Выбрать главу

К. С. на этот пункт не обратил внимания.

Успех «Горячего сердца» окрылил театр. Сразу после премьеры собирается объединенное заседание Высшего Совета и репертуарно-художественной коллегии и принимается решение о немедленном начале работы над «Белой гвардией». Что было предпринято Марковым и Судаковым для того, чтобы решение состоялось, неизвестно. Приходится поверить герою «Театрального романа», который считал, что «это сделали Панин со Стрижем. Но как они это сделали — неизвестно, ибо это выше человеческих сил. Короче: это чудо».

Причастный к «чуду» Судаков 26 января сообщает Булгакову не без оттенка затаенного ликования, которое прорывается в подчеркнутых им фразах:

«Дорогой Михаил Афанасьевич!

В связи с сегодняшним постановлением соединенного заседания обоих органов Театра о немедленном начале репетиций над „Белой гвардией“ прошу Вас завтра в 12 ч. прибыть в Театр. ‹…› Послезавтра начало репетиций бурным темпом» 7.

На этот раз в письме Судакова и в его курсивах нет ни единого преувеличения. Сущая правда, к которой следует только добавить, что в тот же день было сделано новое распределение ролей, которое в основном сохранилось до премьеры. Не будет только Качалова — он предполагался на роль гетмана — и Вишневского — его наметили на роль немца, но, придя на одну репетицию, «старик» понял, что этот спектакль не для него.

Спектакль был отдан молодежи. Это был их шанс, их судьба, их звездный час. Именно в таком стиле они вспоминали репетиционную работу, которую Судаков повел «бурным темпом».

«Мы были куражированы самой возможностью, которую нам дали „старики“. Репетировали беспрерывно, без отдыха, в особой, не повторившейся больше никогда атмосфере дружбы, взаимности, любви, помощи друг другу» — это из беседы с М. Прудкиным через пятьдесят семь лет после событий зимы и весны 1926 года.

29 января Булгаков читает новый вариант пьесы новому составу исполнителей. Из огромной инсценировки романа была «выжата» драма, имеющая самостоятельное художественное значение. Создание этой драмы — важнейший этап созревания «автора театра» и важнейший этап в подготовке спектакля, действительно решавшего вопрос о судьбе МХАТ после революции.

Автор театра

Превращение прозы в драму описано в «Театральном романе» таким образом, что его сегодня не обходит ни один ученый, занимающийся проблемой художественного пространства. Напомню читателю описание «волшебной камеры», в которую стал играть автор романа для своего удовольствия: «Тут мне начало казаться по вечерам, что из белой страницы выступает что-то цветное.
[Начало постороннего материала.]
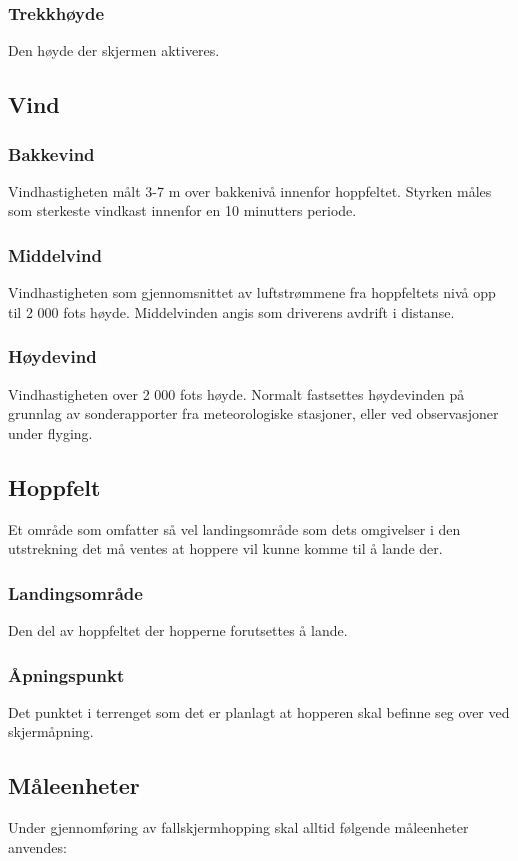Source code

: \subsubsection{Trekkhøyde}
Den høyde der skjermen aktiveres.

\subsection{Vind}
\subsubsection{Bakkevind}
Vindhastigheten målt 3-7 m over bakkenivå innenfor hoppfeltet. Styrken måles som sterkeste vindkast innenfor en 10 minutters periode.

\subsubsection{Middelvind}
Vindhastigheten som gjennomsnittet av luftstrømmene fra hoppfeltets nivå opp til 2 000 fots høyde. Middelvinden angis som driverens avdrift i distanse.

\subsubsection{Høydevind}
Vindhastigheten over 2 000 fots høyde. Normalt fastsettes høydevinden på grunnlag av sonderapporter fra meteorologiske stasjoner, eller ved observasjoner under flyging.

\subsection{Hoppfelt}
Et område som omfatter så vel landingsområde som dets omgivelser i den utstrekning det må ventes at hoppere vil kunne komme til å lande der.

\subsubsection{Landingsområde}
Den del av hoppfeltet der hopperne forutsettes å lande.

\subsubsection{Åpningspunkt}
Det punktet i terrenget som det er planlagt at hopperen skal befinne seg over ved skjermåpning.

\subsection{Måleenheter}
Under gjennomføring av fallskjermhopping skal alltid følgende måleenheter anvendes:

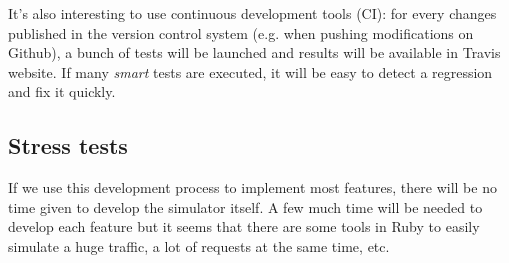 It's also interesting to use continuous development tools (CI): for every changes published in the version control system (e.g. when pushing modifications on Github), a bunch of tests will be launched and results will be available in Travis website. If many \textit{smart} tests are executed, it will be easy to detect a regression and fix it quickly.

\subsection{Stress tests}

If we use this development process to implement most features, there will be no time given to develop the simulator itself. A few much time will be needed to develop each feature but it seems that there are some tools in Ruby to easily simulate a huge traffic, a lot of requests at the same time, etc.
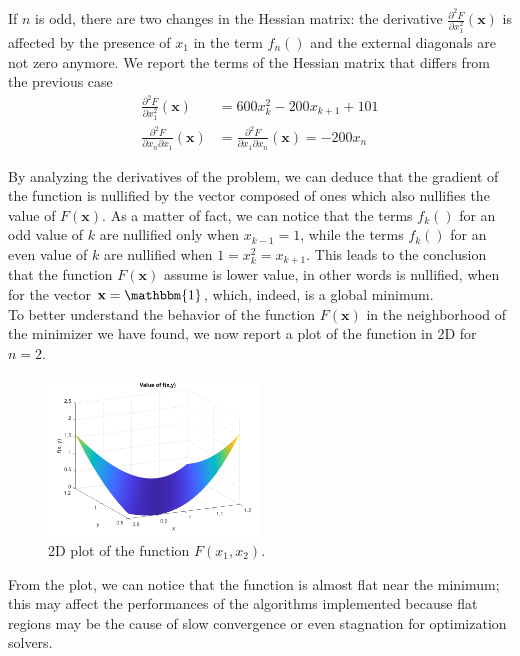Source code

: If $n$ is odd, there are two changes in the Hessian matrix: the derivative $\frac{\partial^2 F}{\partial x_1^2} (\mathbf{x}) $ is affected by the presence of $x_1$ in the term $f_n()$ and the external diagonals are not zero anymore. We report the terms of the Hessian matrix that differs from the previous case
\begin{align*}
    \frac{\partial^2 F}{\partial x_1^2}  (\mathbf{x}) &= 600x_k^2 - 200x_{k+1} + 101 \\
    \frac{\partial^2 F}{\partial x_n \partial x_1} (\mathbf{x}) &= \frac{\partial^2 F}{\partial x_1 \partial x_n} (\mathbf{x}) = -200x_n
\end{align*}

By analyzing the derivatives of the problem, we can deduce that the gradient of the function is nullified by the vector composed of ones which also nullifies the value of $F(\mathbf{x})$. 
As a matter of fact, we can notice that the terms $f_k()$ for an odd value of $k$ are nullified only when $x_{k - 1} = 1$, while the terms $f_k()$ for an even value of $k$ are nullified when $1 = x_k^2 = x_{k+1}$. This leads to the conclusion that the function $F(\mathbf{x})$ assume is lower value, in other words is nullified, when for the vector $\mathbf{x} = \mathbbm{1}$, which, indeed, is a global minimum.
\\ To better understand the behavior of the function $F(\mathbf{x})$ in the neighborhood of the minimizer we have found, we now report a plot of the function in 2D for $n = 2$. 
\begin{figure}[htbp]
    \centering
    \includegraphics[width=0.5\textwidth]{img/pb25_fig.png}
    \caption{2D plot of the function $F(x_1, x_2)$.}
\end{figure}
From the plot, we can notice that the function is almost flat near the minimum; this may affect the performances of the algorithms implemented because flat regions may be the cause of slow convergence or even stagnation for optimization solvers. 

 
\medskip
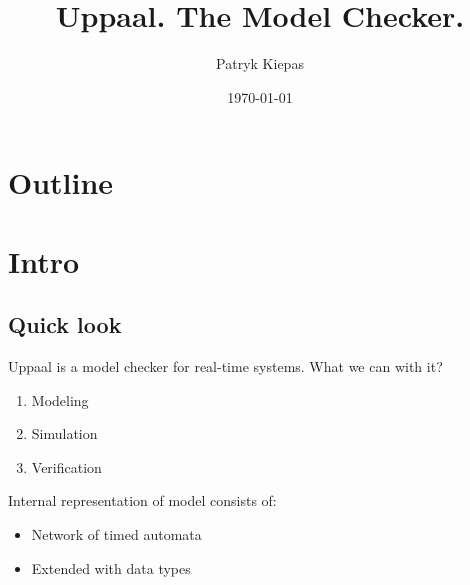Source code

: \documentclass{beamer}
\title{Uppaal. The Model Checker.}
\author{Patryk Kiepas}
\date{\today}
\begin{document}
\begin{frame}
	\titlepage
\end{frame}

\section*{Outline}
\begin{frame}
	\tableofcontents
\end{frame}

\section{Intro}
\subsection{Quick look}
\begin{frame}
	Uppaal is a model checker for real-time systems. What we can with it?
	
	\begin{enumerate}
		\item Modeling
		\item Simulation
		\item Verification
	\end{enumerate}
	
	Internal representation of model consists of:
	
	\begin{itemize}
		\item Network of timed automata
		\item Extended with data types
	\end{itemize}

\end{frame}
\end{document}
Присматриваясь, щурясь, я убедился в том, что это картинка. И более того, что картинка эта не плоская, а трехмерная — как бы коробочка, и в ней сквозь строчки видно — горит свет, движутся в ней те самые фигурки, что описаны в романе. Ах, какая это была увлекательная игра. ‹…›

С течением времени камера в книжке зазвучала. Я отчетливо слышал звук рояля. ‹…› Я слышу, как сквозь вьюгу прорывается и тоскливая, и злобная гармоника… и вижу я острые шашки, и слышу я душу терзающий свист.

Вон бежит, задыхаясь, человек. Сквозь табачный дым слежу я за ним, я напрягаю зрение и вижу: сверкнуло сзади человечка… выстрел… он, охнув, падает навзничь».

Дальше надо было только научиться записывать то, что показывала «волшебная камера». Техника описания дана на простейшем уровне: «Что видишь, то и пиши, а чего не видишь, писать не следует. Вот: картинка загорается, картинка расцвечивается. Она мне нравится? Чрезвычайно. Стало быть, я и пишу: картинка первая. Я вижу вечер, горит лампа. Бахрома абажура. Ноты на рояле раскрыты. Играют „Фауста“. Вдруг „Фауст“ смолкает, но начинает играть гитара. Кто играет? Вон он выходит из дверей с гитарой в руке. Слышу — напевает. Пишу — напевает».

С безусловным доверием к автобиографической природе сказанного нужно воспринять те мучения, какие Максудов испытывает, пытаясь вместить книгу в пьесу. С часами в руках подсчитывая минуты, новоиспеченный автор выясняет, что чтение пьесы занимает три часа чистого времени. Но в театре время ведь «не чистое». Драматург с ужасом догадывается, что в театре бывают антракты, а во время спектакля — паузы. «Так, например, стоит актриса и, плача, поправляет в вазе букет. Говорить она ничего не говорит, а время-то уходит. Стало быть, бормотать текст у себя дома — одно, а произносить его со сцены — совершенно иное дело».